Word for word, repeat the data; no picture should appear in the result.

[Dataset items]
--------------------------------------------------
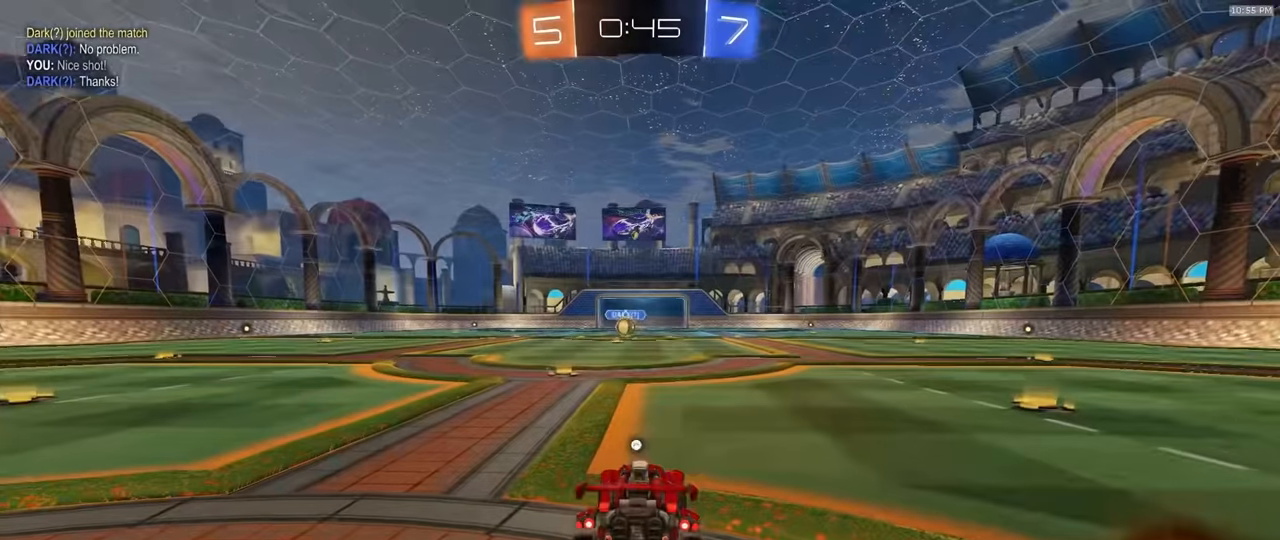
{"dt_ms": 500, "buttons": [], "left_stick": "center", "right_stick": "center", "events": [[17, "CROSS", "up"], [67, "CROSS", "down"], [200, "CROSS", "up"]]}
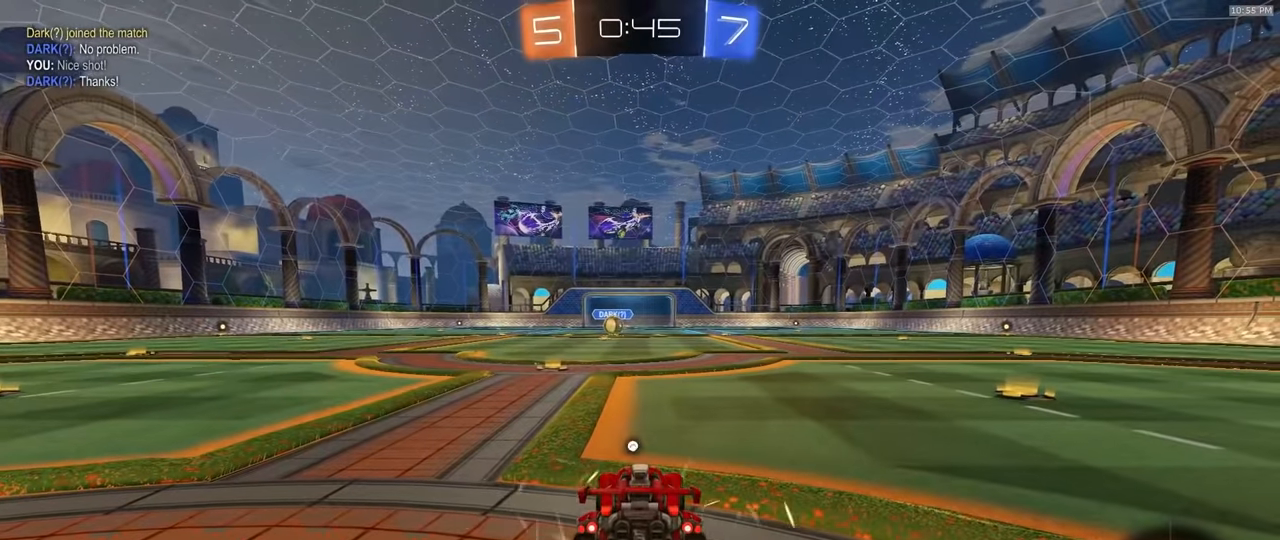
{"dt_ms": 500, "buttons": ["R1", "R2"], "left_stick": "center", "right_stick": "center", "events": [[67, "R2", "down"], [367, "R1", "down"], [383, "TRIANGLE", "down"], [467, "TRIANGLE", "up"]]}
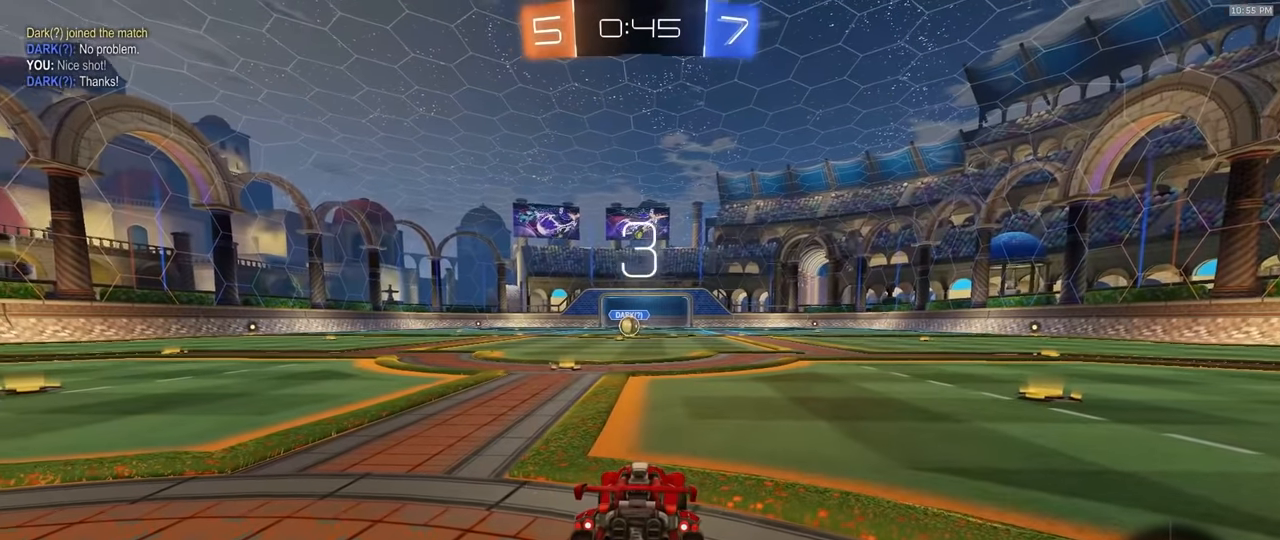
{"dt_ms": 500, "buttons": ["R1", "R2"], "left_stick": "center", "right_stick": "center", "events": []}
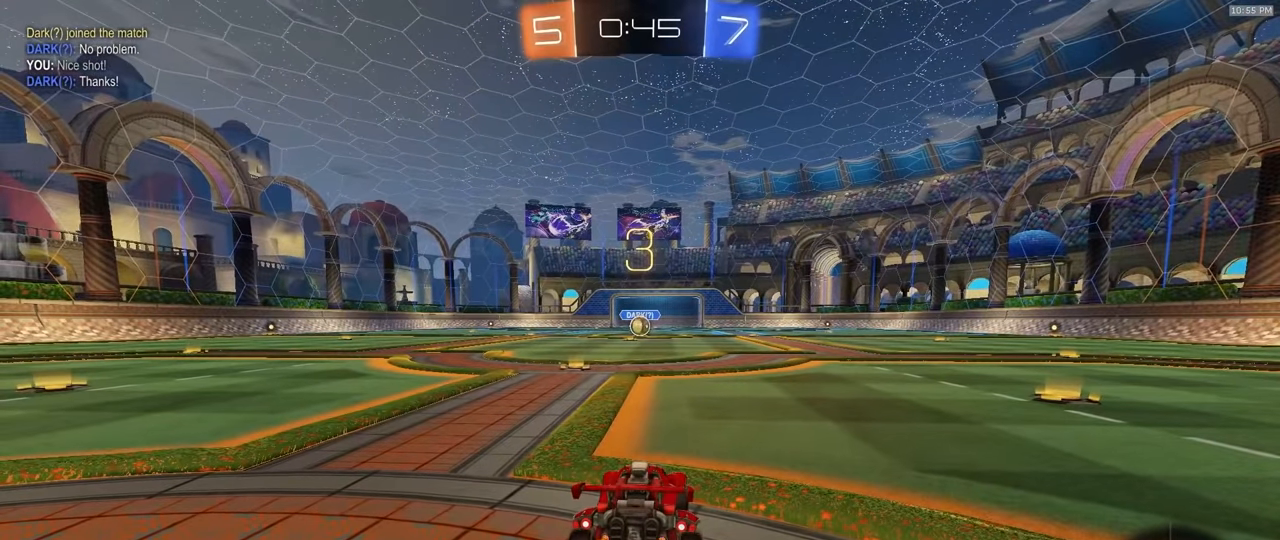
{"dt_ms": 500, "buttons": ["R1", "R2"], "left_stick": "center", "right_stick": "center", "events": []}
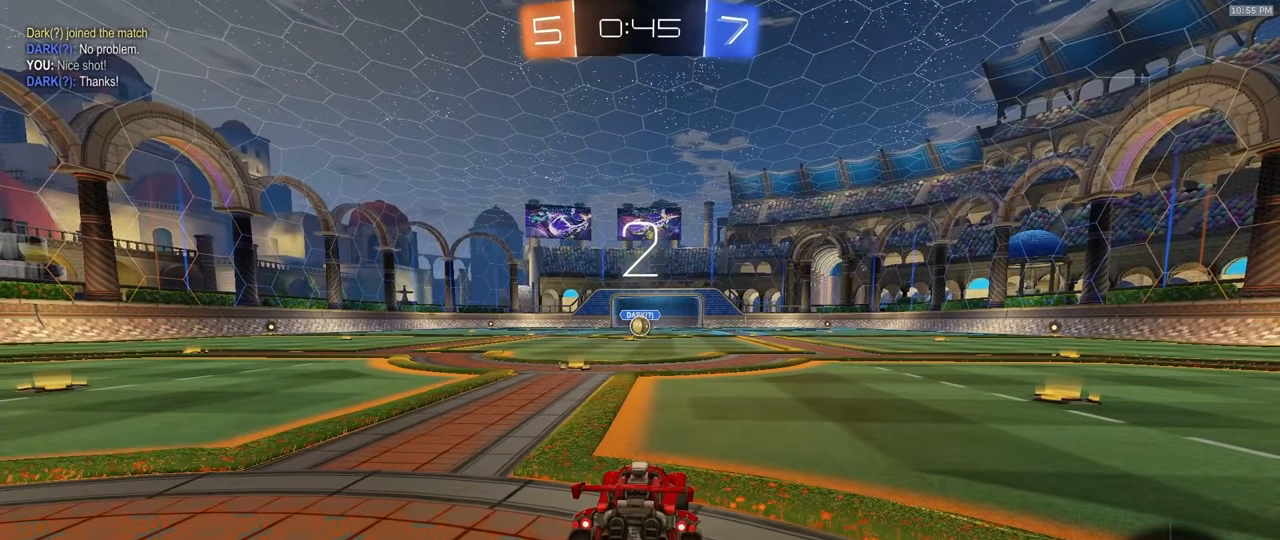
{"dt_ms": 500, "buttons": ["R1", "R2"], "left_stick": "center", "right_stick": "center", "events": [[100, "left_stick", "left"], [217, "left_stick", "right"], [300, "left_stick", "up-left"], [383, "left_stick", "up-right"], [483, "left_stick", "center"]]}
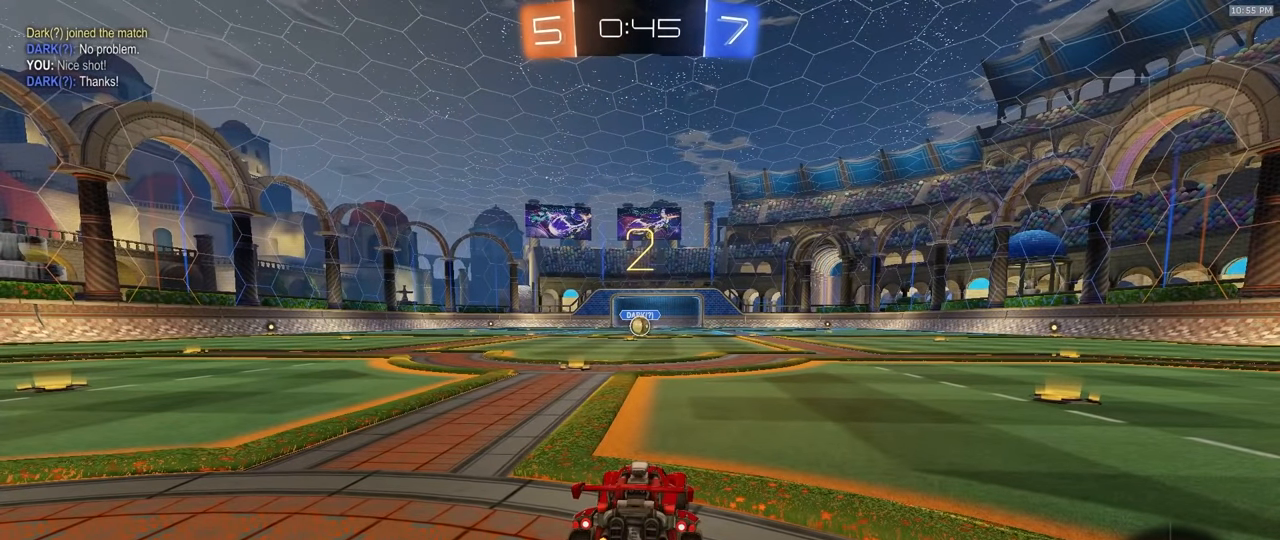
{"dt_ms": 500, "buttons": ["R1", "R2"], "left_stick": "left", "right_stick": "center", "events": [[17, "left_stick", "up-right"], [33, "left_stick", "center"], [200, "left_stick", "left"], [350, "left_stick", "right"], [433, "left_stick", "left"]]}
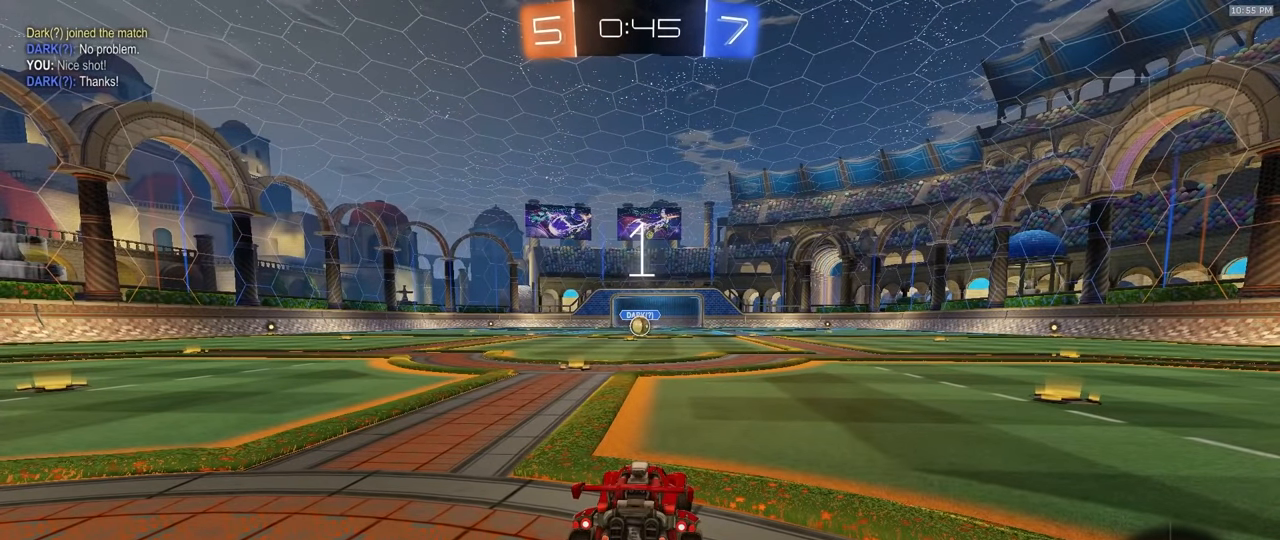
{"dt_ms": 500, "buttons": ["R1", "R2"], "left_stick": "center", "right_stick": "center", "events": [[50, "left_stick", "center"], [317, "R1", "up"], [400, "R1", "down"]]}
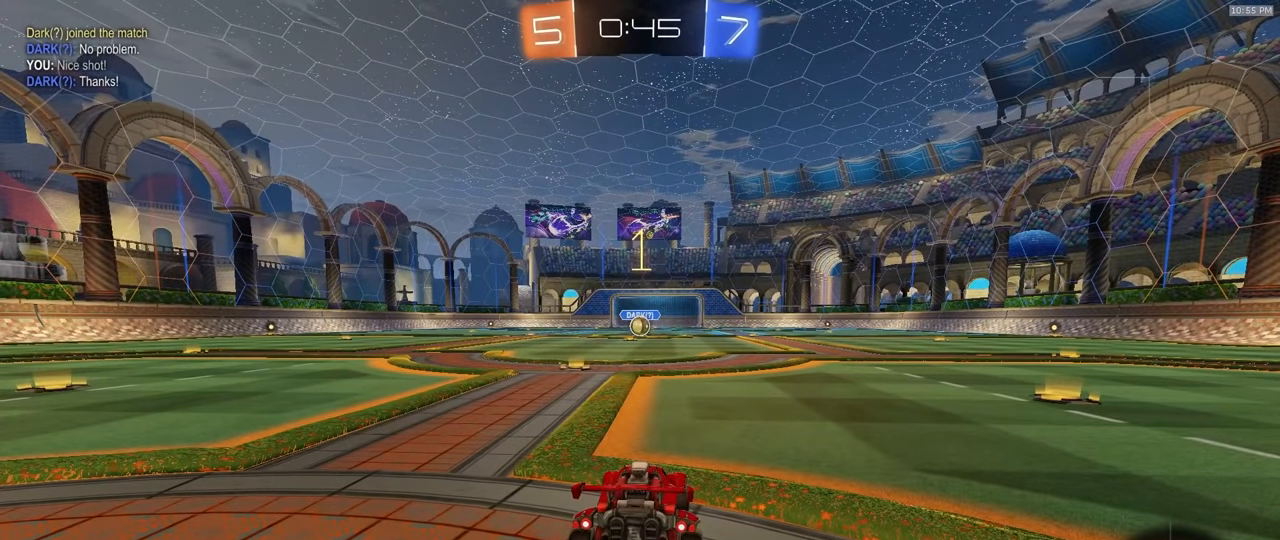
{"dt_ms": 500, "buttons": ["R1", "R2"], "left_stick": "left", "right_stick": "center", "events": [[400, "left_stick", "left"]]}
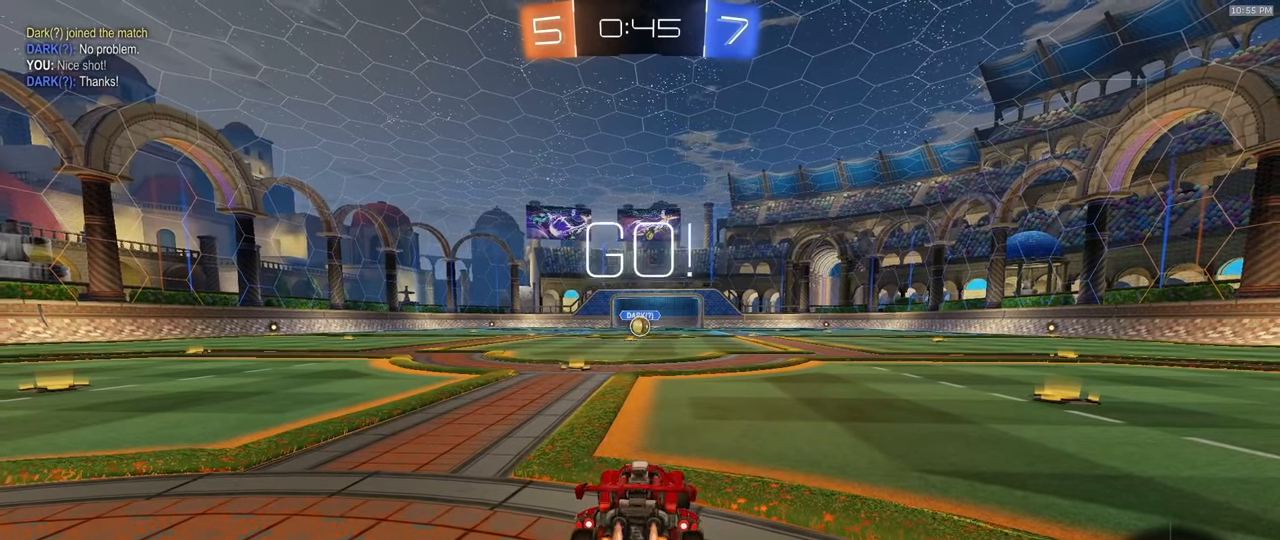
{"dt_ms": 1000, "buttons": ["L1", "R1", "R2"], "left_stick": "down-left", "right_stick": "center"}
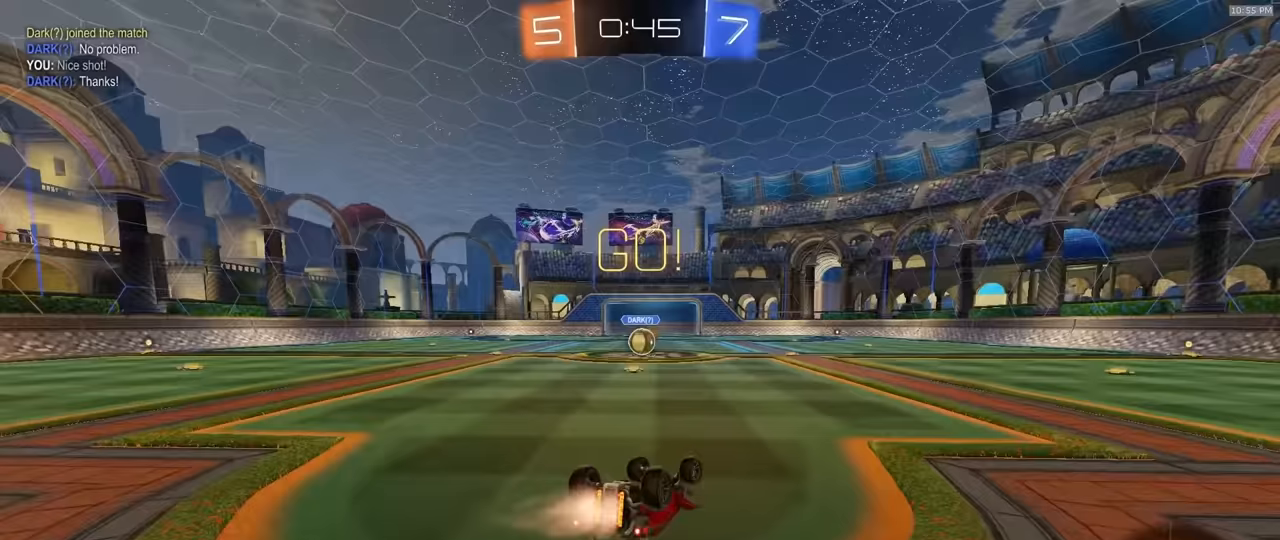
{"dt_ms": 500, "buttons": ["R2"], "left_stick": "center", "right_stick": "center", "events": [[150, "TRIANGLE", "down"], [283, "TRIANGLE", "up"], [400, "L1", "up"], [417, "left_stick", "center"], [433, "R1", "up"]]}
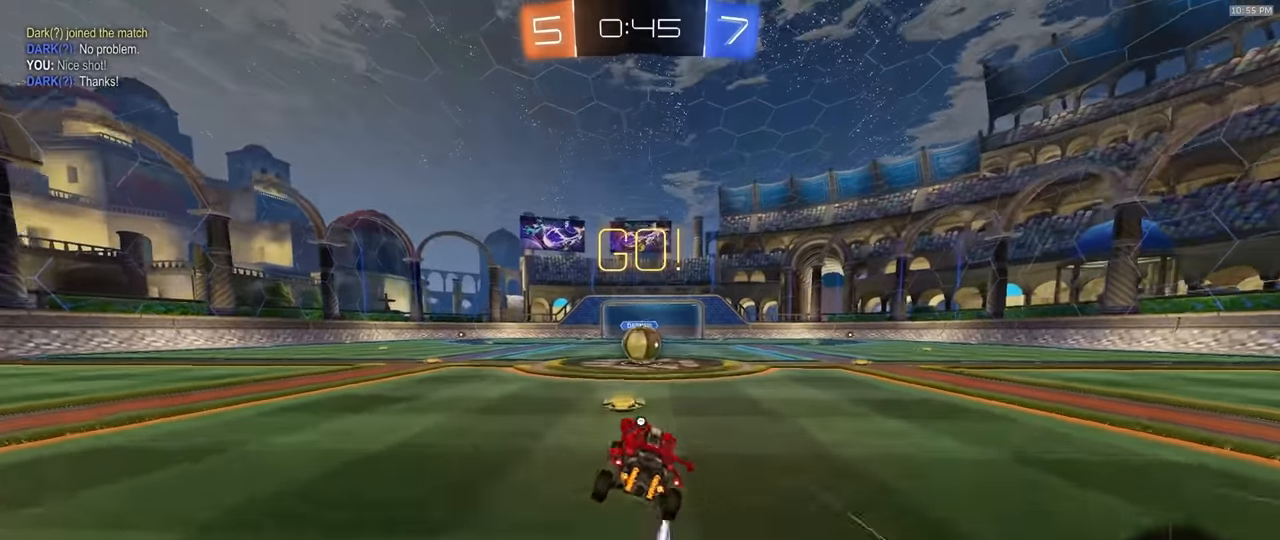
{"dt_ms": 500, "buttons": ["R2"], "left_stick": "left", "right_stick": "center", "events": [[283, "left_stick", "right"], [383, "CROSS", "down"], [400, "left_stick", "left"], [500, "CROSS", "up"]]}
--------------------------------------------------
> [Solution to this problem]:
{"dt_ms": 500, "buttons": [], "left_stick": "center", "right_stick": "center", "events": [[17, "CROSS", "up"], [67, "CROSS", "down"], [200, "CROSS", "up"]]}
{"dt_ms": 500, "buttons": ["R1", "R2"], "left_stick": "center", "right_stick": "center", "events": [[67, "R2", "down"], [367, "R1", "down"], [383, "TRIANGLE", "down"], [467, "TRIANGLE", "up"]]}
{"dt_ms": 500, "buttons": ["R1", "R2"], "left_stick": "center", "right_stick": "center", "events": []}
{"dt_ms": 500, "buttons": ["R1", "R2"], "left_stick": "center", "right_stick": "center", "events": []}
{"dt_ms": 500, "buttons": ["R1", "R2"], "left_stick": "center", "right_stick": "center", "events": [[100, "left_stick", "left"], [217, "left_stick", "right"], [300, "left_stick", "up-left"], [383, "left_stick", "up-right"], [483, "left_stick", "center"]]}
{"dt_ms": 500, "buttons": ["R1", "R2"], "left_stick": "left", "right_stick": "center", "events": [[17, "left_stick", "up-right"], [33, "left_stick", "center"], [200, "left_stick", "left"], [350, "left_stick", "right"], [433, "left_stick", "left"]]}
{"dt_ms": 500, "buttons": ["R1", "R2"], "left_stick": "center", "right_stick": "center", "events": [[50, "left_stick", "center"], [317, "R1", "up"], [400, "R1", "down"]]}
{"dt_ms": 500, "buttons": ["R1", "R2"], "left_stick": "left", "right_stick": "center", "events": [[400, "left_stick", "left"]]}
{"dt_ms": 1000, "buttons": ["L1", "R1", "R2"], "left_stick": "down-left", "right_stick": "center"}
{"dt_ms": 500, "buttons": ["R2"], "left_stick": "center", "right_stick": "center", "events": [[150, "TRIANGLE", "down"], [283, "TRIANGLE", "up"], [400, "L1", "up"], [417, "left_stick", "center"], [433, "R1", "up"]]}
{"dt_ms": 500, "buttons": ["R2"], "left_stick": "left", "right_stick": "center", "events": [[283, "left_stick", "right"], [383, "CROSS", "down"], [400, "left_stick", "left"], [500, "CROSS", "up"]]}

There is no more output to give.